Such a long time since I wrote this blog and memories of the May Merioneth Nats meeting at Dolgoch Falls have receded into the past. I do want to record it however and upload a few photos, as it was such a good day. Heather made it seem very easy by letting me have contact details of local landowners, particularly of Eileen Jones, Clerk to the Community Council who manages the woodlands at Dolgoch Falls. She made us feel very welcome and the farm owners did too. I have been as remiss about sending our records to Eileen as I have about keeping up this blog!

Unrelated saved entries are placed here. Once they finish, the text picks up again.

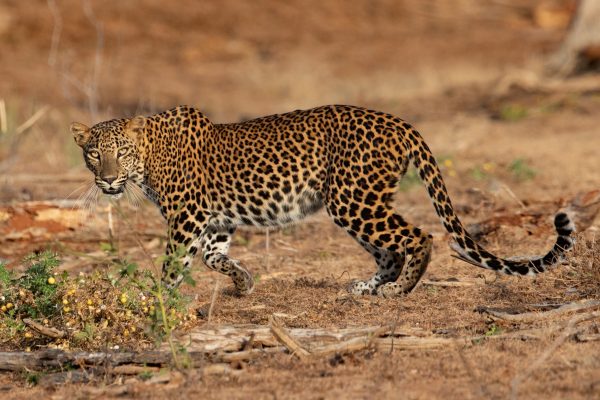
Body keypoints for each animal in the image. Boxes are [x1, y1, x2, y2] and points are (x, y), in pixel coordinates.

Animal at [71, 104, 576, 298]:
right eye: (94, 153)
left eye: (121, 152)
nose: (108, 179)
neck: (150, 156)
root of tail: (400, 122)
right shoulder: (215, 220)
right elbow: (215, 257)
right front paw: (243, 283)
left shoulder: (187, 216)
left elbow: (175, 261)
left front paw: (156, 298)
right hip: (358, 201)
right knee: (390, 250)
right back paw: (367, 287)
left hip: (352, 199)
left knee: (419, 236)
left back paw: (399, 290)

We met at the Dolgoch Falls Hotel and were detained for ages by the garden escapes and other exotics around the lower reaches. Wending our way upwards we were now alongside the falls and now diverting round mine adits and impassable stretches of the river. There was a fine suite of woodland plants but nothing amazing. Not only did we not find the hybrid Hymenophyllum [H x scopulorum] which Heather had hoped for but we only found one of its parents, H. wilsonii, Wilson’s Filmy-fern. The other parent, H. tonbrigense, Tunbridge Filmy-fern, has perhaps not been seen here since 1960.
|
A mine adit |
|
Reading Fred Rumsey's paper on H.x scopulorum |
|
The stream at Nant y Mynach |
Eventually we made our way out onto the open hillside and thence down towards the road again. After we scoured the roadside for [mostly reseeded] plants, Heather left us to take the direct route home, while we tracked back to the cars alongside a slow-flowing stream, where we collected some nice aquatic records. These included a putative
Callitriche obtusangula, which was later determined by Richard Lansdown as ‘only’
C. stagnalis, and a Water Crowfoot which has still to be determined but may be
Ranunculus penicillatus. I had intended to return to get more material, but I fear that this will now have to wait for another year!